Hükmüne uyulan bozma ilâmına göre mahkemece yapılacak iş; dava konusu imalâtın 1993-2000 yılları arasında yapıldığı uyuşmazlık konusu olmadığından son raporu düzenleyen bilirkişi kurulundan ek rapor alınarak miktar ve metrajları tespit olunan imalâtların düzenlenen hakediş raporları vs. belgelerden de yararlanarak yıllara göre dökümünü yapmak, her bir yılda yapılan imalâtın miktar ve metrajını belirledikten sonra bedelini o yılın serbest piyasa rayiçleriyle KDV dahil olarak hesaplamak, her bir yılın imalât bedelinden o yılın ödemelerini mahsup ederek davacı yüklenicinin her bir yılda ne miktar alacaklı ya da fazla ödeme yapılmışsa borçlu olup olmadığını belirlemek, sonuçta her bir yılın imalât bedelini güncelleme yapmaksızın toplayarak toplam imalat bedelini (KDV dahil) bulmak, bulunan bedelden kanıtlanan güncellenmemiş ödeme tutarı 175.608,09 TL’yi mahsup ederek sonucuna göre ıslah talebini de dikkate alıp değerlendirmek suretiyle hüküm kurmaktan ibarettir.
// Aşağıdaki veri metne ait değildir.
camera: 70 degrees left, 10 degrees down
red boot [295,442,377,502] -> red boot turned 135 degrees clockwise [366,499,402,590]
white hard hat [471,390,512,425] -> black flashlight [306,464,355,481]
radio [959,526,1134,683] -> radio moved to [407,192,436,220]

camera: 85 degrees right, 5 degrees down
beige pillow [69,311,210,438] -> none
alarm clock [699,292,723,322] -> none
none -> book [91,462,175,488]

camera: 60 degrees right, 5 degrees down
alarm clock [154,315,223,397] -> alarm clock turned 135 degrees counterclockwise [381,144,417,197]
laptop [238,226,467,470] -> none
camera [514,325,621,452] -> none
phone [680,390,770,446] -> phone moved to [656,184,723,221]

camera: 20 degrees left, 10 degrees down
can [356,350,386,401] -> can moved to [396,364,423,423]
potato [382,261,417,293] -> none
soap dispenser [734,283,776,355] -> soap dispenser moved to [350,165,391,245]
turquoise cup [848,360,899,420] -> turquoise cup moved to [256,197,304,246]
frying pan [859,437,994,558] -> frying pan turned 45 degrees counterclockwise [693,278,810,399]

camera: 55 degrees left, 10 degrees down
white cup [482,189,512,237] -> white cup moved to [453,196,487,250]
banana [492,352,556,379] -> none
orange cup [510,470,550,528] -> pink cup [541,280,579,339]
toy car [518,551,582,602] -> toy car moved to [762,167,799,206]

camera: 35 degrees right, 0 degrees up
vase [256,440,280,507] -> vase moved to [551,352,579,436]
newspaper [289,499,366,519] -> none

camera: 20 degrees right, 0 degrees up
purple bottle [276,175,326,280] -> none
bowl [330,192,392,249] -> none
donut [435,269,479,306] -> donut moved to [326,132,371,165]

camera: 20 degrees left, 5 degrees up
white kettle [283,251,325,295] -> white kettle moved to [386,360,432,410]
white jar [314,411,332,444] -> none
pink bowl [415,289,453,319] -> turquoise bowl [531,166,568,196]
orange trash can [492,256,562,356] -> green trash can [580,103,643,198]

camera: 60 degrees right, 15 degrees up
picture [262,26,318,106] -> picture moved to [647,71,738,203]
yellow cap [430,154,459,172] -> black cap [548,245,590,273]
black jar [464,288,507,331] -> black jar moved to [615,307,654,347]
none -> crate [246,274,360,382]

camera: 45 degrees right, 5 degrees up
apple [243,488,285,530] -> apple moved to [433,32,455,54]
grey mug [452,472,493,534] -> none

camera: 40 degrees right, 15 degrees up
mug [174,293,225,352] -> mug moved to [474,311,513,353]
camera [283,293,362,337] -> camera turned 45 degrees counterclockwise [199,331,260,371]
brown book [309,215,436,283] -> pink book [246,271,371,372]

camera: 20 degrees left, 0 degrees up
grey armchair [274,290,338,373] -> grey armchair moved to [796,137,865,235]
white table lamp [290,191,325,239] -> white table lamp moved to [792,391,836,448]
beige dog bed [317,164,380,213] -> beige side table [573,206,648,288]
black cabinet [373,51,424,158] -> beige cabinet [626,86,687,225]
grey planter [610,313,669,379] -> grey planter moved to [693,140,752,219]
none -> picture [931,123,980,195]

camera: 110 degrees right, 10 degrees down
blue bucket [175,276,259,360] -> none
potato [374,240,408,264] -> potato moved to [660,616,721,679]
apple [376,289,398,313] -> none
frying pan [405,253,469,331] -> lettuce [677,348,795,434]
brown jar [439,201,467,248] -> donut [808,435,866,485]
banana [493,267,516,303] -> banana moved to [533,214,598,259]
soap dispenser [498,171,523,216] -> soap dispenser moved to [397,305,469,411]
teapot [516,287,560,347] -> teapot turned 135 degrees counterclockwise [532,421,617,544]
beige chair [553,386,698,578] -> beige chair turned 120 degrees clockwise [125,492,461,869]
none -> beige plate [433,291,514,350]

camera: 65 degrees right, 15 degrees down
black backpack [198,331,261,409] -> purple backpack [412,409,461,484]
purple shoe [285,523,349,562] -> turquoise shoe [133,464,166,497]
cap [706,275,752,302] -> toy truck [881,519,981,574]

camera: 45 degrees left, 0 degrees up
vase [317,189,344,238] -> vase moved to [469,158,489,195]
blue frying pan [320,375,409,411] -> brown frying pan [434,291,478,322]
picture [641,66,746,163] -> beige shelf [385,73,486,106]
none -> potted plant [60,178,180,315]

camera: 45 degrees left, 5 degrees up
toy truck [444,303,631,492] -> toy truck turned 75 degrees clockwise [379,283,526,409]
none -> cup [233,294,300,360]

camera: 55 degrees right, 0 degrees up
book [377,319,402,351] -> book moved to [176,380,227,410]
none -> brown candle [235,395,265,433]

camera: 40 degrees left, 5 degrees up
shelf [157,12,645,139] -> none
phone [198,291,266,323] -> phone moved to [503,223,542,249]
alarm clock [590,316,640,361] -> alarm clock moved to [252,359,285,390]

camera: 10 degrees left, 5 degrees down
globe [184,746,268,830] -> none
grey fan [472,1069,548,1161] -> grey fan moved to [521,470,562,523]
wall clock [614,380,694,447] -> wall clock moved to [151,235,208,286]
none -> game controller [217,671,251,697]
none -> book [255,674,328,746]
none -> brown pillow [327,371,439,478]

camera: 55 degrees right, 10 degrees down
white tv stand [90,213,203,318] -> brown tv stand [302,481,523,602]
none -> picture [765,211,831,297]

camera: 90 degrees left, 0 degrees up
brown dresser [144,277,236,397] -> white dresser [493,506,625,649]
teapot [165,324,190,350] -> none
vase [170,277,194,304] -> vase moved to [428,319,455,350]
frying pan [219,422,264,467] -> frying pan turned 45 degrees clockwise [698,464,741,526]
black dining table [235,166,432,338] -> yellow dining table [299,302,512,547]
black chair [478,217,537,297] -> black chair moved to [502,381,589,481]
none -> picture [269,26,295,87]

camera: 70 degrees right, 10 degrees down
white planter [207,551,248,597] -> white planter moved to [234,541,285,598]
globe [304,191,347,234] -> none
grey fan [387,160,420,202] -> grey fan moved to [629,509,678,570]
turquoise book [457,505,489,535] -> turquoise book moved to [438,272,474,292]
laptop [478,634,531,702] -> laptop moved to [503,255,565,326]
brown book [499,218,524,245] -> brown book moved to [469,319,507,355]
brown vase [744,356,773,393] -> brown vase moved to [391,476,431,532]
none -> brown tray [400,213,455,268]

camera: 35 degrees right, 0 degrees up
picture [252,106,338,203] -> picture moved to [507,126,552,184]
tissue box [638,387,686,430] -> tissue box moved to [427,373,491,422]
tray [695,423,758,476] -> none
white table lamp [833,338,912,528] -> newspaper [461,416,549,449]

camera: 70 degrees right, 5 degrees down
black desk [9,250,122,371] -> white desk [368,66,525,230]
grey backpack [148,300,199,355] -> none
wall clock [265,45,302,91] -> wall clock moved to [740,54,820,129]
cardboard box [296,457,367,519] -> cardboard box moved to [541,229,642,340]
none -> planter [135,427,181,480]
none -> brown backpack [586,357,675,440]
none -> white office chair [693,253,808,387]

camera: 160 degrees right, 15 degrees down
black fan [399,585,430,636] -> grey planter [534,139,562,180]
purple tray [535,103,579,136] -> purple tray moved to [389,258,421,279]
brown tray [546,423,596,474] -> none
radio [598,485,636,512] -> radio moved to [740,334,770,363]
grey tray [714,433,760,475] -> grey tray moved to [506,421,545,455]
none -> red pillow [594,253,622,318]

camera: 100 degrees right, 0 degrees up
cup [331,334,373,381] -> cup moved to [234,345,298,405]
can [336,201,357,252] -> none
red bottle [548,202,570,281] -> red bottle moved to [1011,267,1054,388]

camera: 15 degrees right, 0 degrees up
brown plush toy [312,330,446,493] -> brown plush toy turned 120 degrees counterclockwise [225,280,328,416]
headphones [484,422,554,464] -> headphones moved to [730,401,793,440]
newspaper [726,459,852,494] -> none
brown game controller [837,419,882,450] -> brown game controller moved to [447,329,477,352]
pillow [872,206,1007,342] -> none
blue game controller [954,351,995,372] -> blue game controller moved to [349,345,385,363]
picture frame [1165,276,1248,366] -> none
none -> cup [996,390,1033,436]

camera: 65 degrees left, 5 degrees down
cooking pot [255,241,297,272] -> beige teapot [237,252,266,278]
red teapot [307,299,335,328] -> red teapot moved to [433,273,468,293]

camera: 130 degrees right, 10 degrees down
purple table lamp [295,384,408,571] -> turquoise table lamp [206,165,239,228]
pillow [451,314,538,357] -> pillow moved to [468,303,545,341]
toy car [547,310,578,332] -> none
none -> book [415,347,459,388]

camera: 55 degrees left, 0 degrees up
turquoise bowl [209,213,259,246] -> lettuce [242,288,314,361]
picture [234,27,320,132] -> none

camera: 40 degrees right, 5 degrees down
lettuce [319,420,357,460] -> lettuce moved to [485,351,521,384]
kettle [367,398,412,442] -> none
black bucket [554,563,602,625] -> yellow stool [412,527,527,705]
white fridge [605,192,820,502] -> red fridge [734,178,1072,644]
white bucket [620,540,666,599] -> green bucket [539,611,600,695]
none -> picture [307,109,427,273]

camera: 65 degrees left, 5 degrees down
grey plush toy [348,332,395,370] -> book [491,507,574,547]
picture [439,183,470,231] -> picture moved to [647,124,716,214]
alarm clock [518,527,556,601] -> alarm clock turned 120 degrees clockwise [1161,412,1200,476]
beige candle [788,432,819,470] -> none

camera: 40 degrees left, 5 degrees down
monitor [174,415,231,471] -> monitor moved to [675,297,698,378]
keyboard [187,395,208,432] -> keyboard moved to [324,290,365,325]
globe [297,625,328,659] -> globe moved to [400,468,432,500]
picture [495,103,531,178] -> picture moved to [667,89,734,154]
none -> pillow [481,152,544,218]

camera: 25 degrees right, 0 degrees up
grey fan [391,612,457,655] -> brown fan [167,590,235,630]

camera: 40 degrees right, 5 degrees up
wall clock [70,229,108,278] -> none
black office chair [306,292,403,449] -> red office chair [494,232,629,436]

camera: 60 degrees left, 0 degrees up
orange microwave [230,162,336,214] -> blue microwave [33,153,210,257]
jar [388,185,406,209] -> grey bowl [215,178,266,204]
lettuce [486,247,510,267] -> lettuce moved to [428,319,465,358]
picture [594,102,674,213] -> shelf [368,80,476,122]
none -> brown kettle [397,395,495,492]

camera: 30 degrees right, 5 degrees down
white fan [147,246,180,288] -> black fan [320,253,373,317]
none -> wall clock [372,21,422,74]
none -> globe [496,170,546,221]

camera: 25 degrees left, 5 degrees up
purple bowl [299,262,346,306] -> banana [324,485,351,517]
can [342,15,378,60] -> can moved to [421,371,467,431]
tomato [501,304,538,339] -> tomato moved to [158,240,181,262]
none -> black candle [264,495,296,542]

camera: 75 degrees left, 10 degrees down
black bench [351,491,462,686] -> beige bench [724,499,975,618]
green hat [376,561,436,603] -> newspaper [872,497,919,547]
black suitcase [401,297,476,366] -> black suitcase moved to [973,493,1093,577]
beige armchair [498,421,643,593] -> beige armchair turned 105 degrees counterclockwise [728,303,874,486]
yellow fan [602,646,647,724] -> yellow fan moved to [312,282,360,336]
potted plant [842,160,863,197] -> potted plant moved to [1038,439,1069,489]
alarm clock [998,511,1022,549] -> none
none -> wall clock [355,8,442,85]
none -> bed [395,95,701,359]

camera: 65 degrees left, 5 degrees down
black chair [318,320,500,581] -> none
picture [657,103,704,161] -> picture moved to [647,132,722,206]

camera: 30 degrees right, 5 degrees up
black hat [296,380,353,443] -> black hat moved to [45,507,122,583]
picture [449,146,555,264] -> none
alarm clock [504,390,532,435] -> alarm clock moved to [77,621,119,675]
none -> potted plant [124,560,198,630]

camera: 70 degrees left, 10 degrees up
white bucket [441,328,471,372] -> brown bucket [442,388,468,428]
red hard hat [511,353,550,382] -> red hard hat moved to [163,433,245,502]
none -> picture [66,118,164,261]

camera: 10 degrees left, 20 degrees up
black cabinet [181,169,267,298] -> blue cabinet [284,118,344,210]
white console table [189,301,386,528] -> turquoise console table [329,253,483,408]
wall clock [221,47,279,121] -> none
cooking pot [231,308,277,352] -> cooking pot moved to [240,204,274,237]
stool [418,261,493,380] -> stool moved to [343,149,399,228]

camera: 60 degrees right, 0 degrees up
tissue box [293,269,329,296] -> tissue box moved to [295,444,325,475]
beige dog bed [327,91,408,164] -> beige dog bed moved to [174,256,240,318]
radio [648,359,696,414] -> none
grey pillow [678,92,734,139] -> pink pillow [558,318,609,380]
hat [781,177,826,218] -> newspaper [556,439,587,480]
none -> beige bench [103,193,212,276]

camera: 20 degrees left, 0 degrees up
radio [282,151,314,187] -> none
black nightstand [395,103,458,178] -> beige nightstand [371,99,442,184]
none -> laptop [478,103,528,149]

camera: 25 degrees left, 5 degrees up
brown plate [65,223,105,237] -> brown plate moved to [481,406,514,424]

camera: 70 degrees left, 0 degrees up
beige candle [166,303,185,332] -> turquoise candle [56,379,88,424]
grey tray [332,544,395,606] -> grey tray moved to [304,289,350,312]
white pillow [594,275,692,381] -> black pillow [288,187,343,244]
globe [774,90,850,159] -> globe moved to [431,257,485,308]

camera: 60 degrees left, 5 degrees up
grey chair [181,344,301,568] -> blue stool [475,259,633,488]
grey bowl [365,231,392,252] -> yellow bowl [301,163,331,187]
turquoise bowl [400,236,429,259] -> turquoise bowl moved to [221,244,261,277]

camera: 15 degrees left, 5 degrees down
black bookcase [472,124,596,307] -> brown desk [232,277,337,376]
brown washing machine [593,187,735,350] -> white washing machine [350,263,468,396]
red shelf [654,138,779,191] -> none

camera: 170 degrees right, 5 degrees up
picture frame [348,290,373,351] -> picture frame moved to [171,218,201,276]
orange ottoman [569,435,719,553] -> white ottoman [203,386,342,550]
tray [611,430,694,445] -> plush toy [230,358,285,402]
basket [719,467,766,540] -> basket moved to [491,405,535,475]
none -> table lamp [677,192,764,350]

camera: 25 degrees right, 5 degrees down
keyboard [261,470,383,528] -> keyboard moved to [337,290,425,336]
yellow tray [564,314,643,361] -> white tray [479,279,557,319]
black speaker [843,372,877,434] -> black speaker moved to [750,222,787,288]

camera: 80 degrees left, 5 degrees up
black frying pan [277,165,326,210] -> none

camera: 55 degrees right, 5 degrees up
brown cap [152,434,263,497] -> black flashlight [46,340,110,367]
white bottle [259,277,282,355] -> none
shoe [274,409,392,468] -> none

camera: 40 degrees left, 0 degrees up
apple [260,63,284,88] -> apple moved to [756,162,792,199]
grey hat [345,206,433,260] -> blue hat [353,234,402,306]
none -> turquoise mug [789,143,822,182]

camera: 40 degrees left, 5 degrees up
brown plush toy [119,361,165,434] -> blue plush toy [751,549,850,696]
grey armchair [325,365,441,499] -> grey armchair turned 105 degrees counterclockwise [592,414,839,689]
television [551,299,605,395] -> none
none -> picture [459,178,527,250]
Mahkemece eksik inceleme ve hatalı değerlendirme ile yazılı şekilde karar verilmesi doğru olmamış, kararın bozulması gerekmiştir.
SONUÇ: Yukarıda 1. bentte yazılı nedenlerle tarafların sair temyiz itirazlarının reddine, kararın 2. bentte yazılı nedenlerle davacı, 3. bentte yazılı nedenlerle taraflar yararına BOZULMASINA, ödedikleri temyiz peşin harçlarının istek halinde temyiz eden taraflara geri verilmesine, karara karşı tebliğ tarihinden itibaren 15 gün içinde karar düzeltme isteminde bulunulabileceğine 15.05.2014 gününde oybirliğiyle karar verildi.